• OBJECTIVE: Rewrite the material below with "scientific name" changed to "binomial name" and everything else kept the same. Leave the pictures out of your answer.

• RECORDS TO PROCESS:
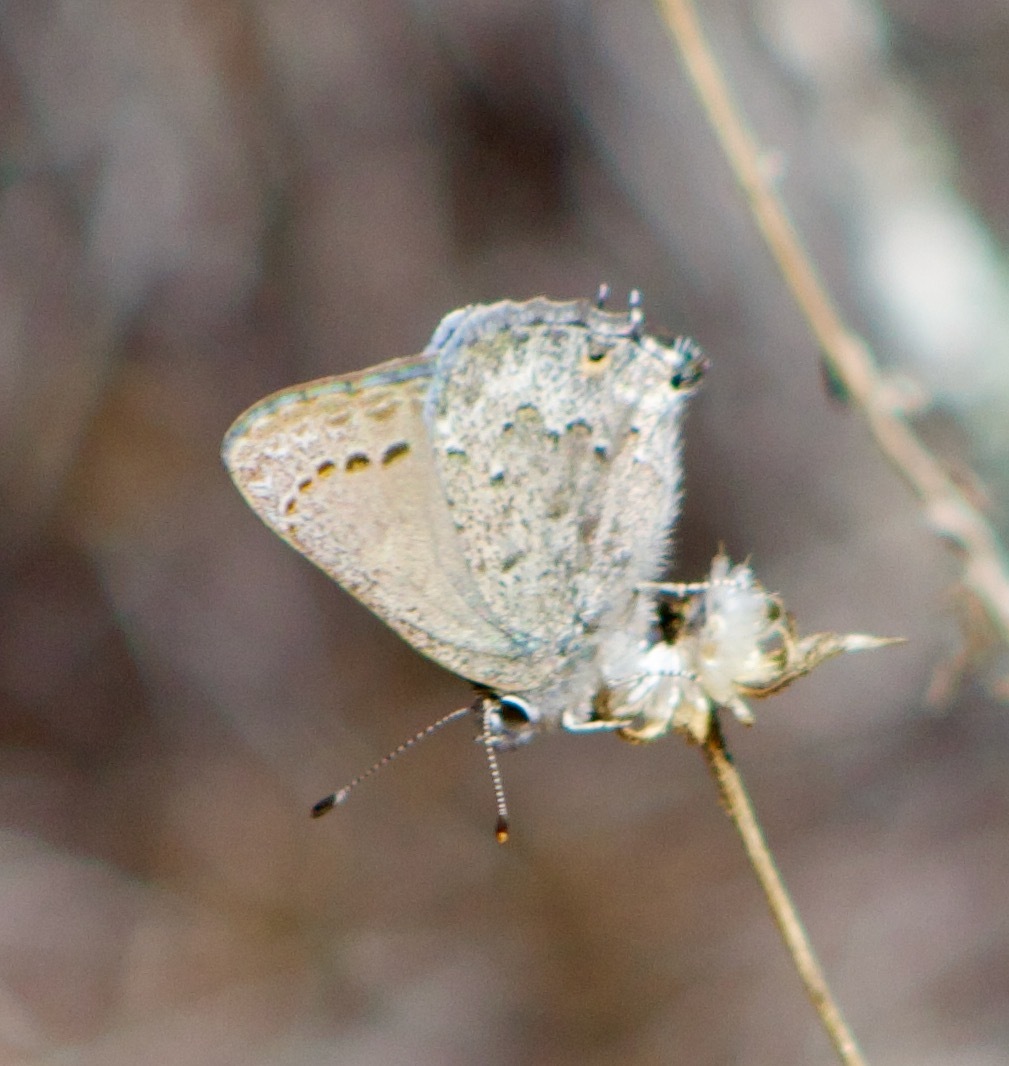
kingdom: Animalia
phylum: Arthropoda
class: Insecta
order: Lepidoptera
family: Lycaenidae
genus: Strymon
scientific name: Strymon eurytulus
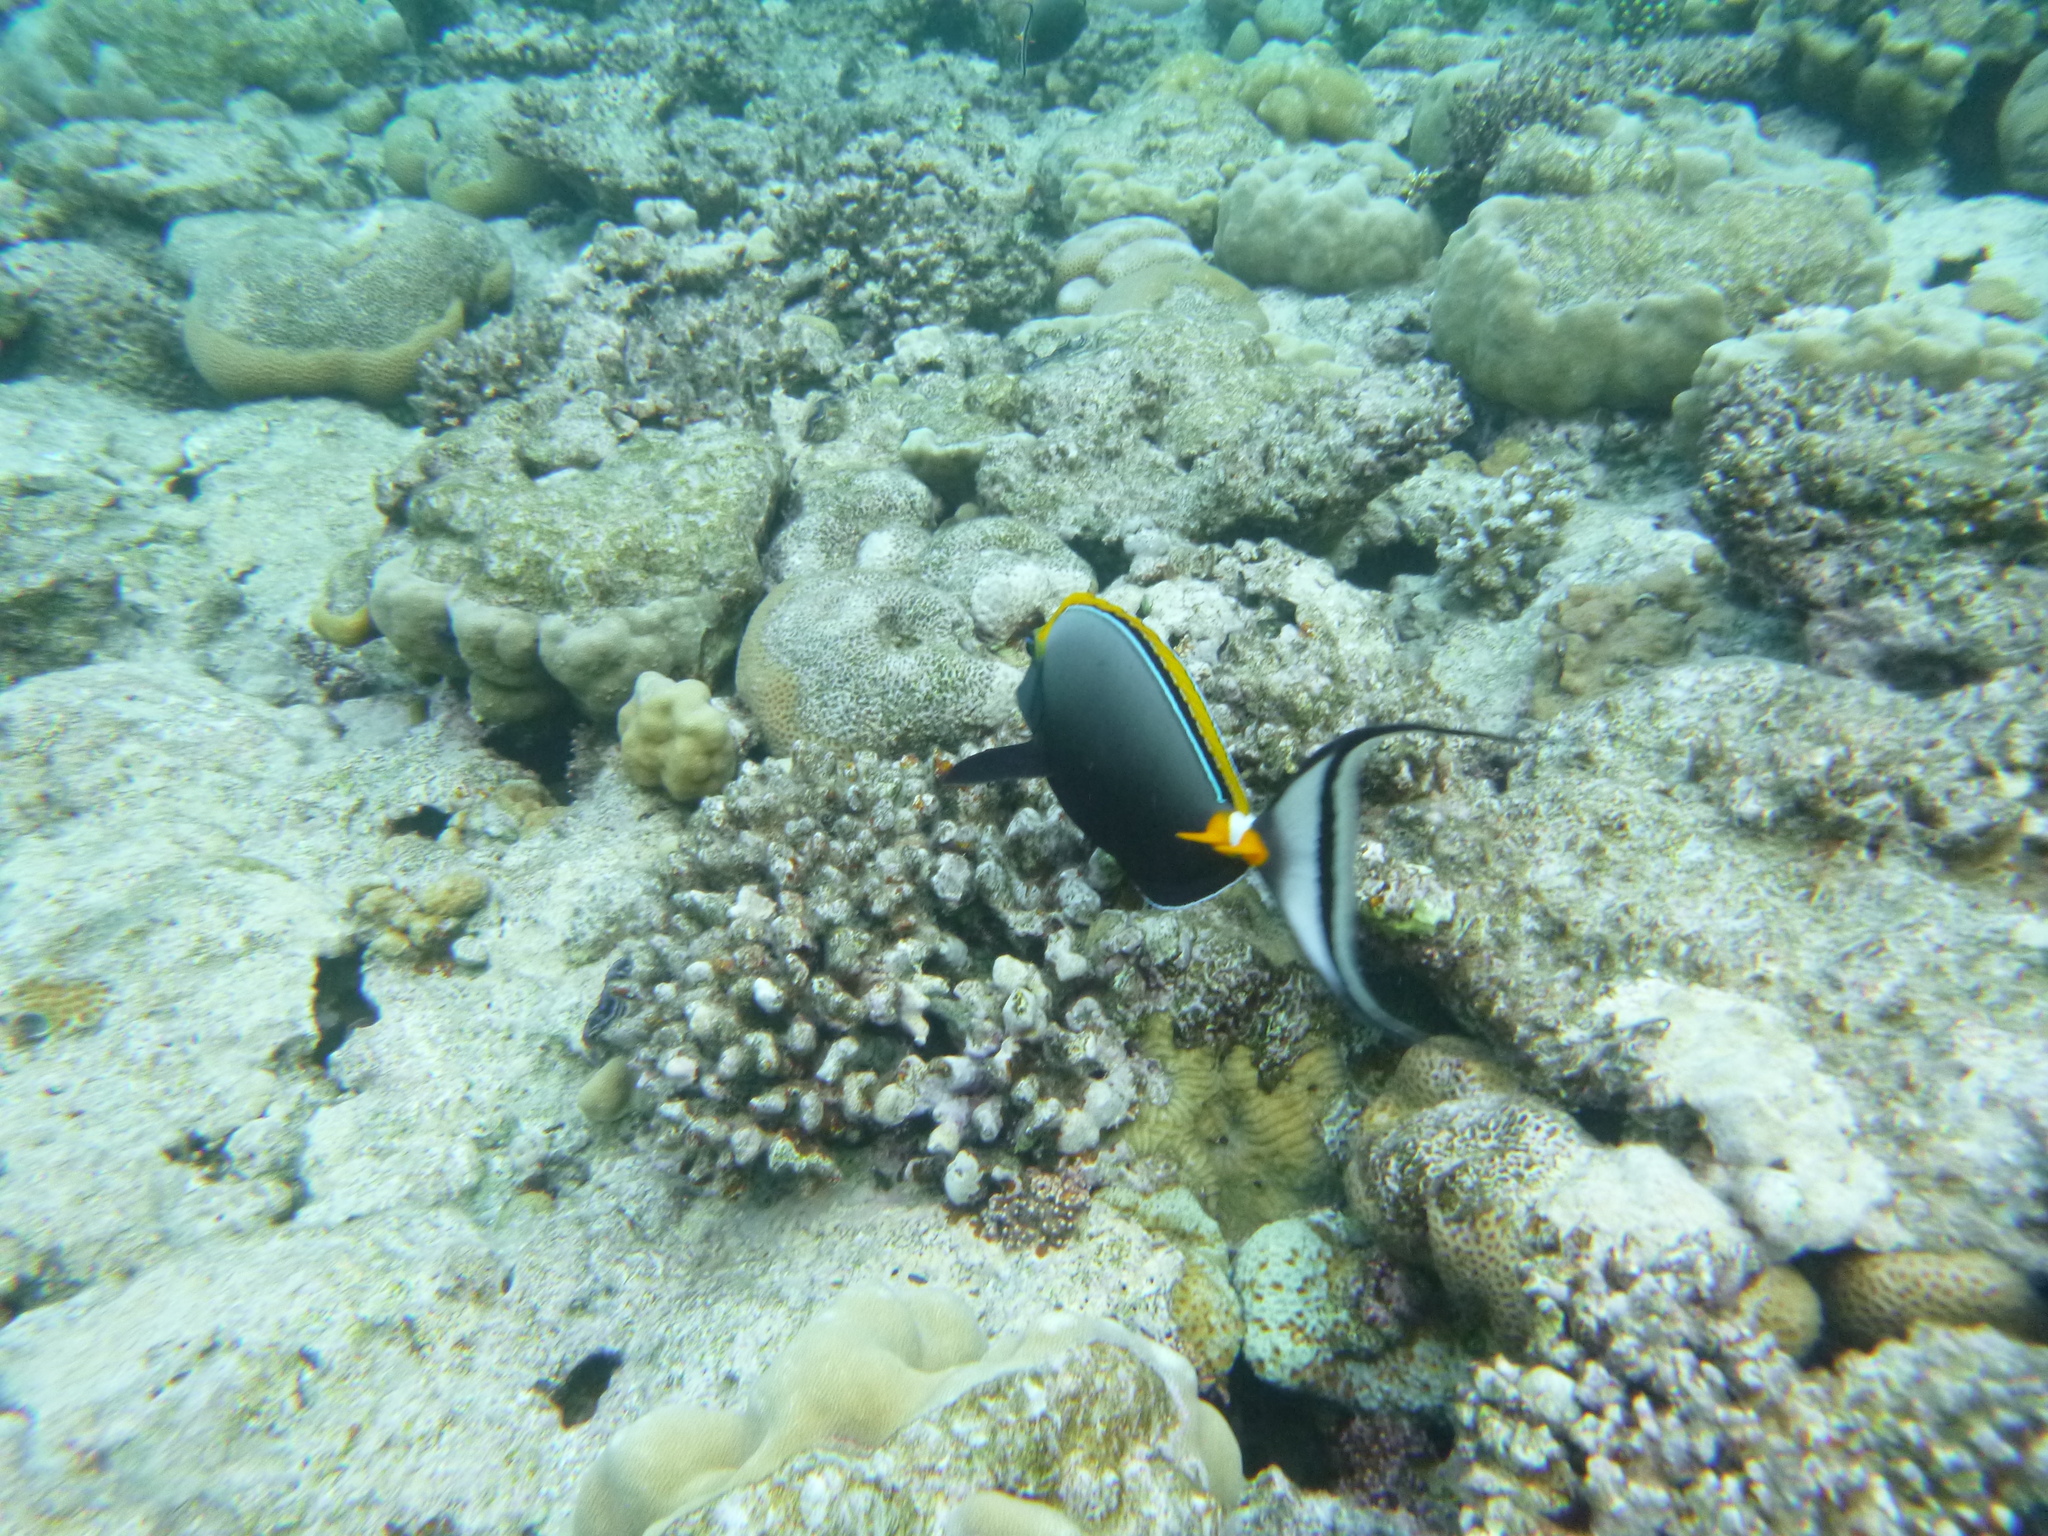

• RESPONSE BELOW:
kingdom: Animalia
phylum: Arthropoda
class: Insecta
order: Lepidoptera
family: Lycaenidae
genus: Strymon
binomial name: Strymon eurytulus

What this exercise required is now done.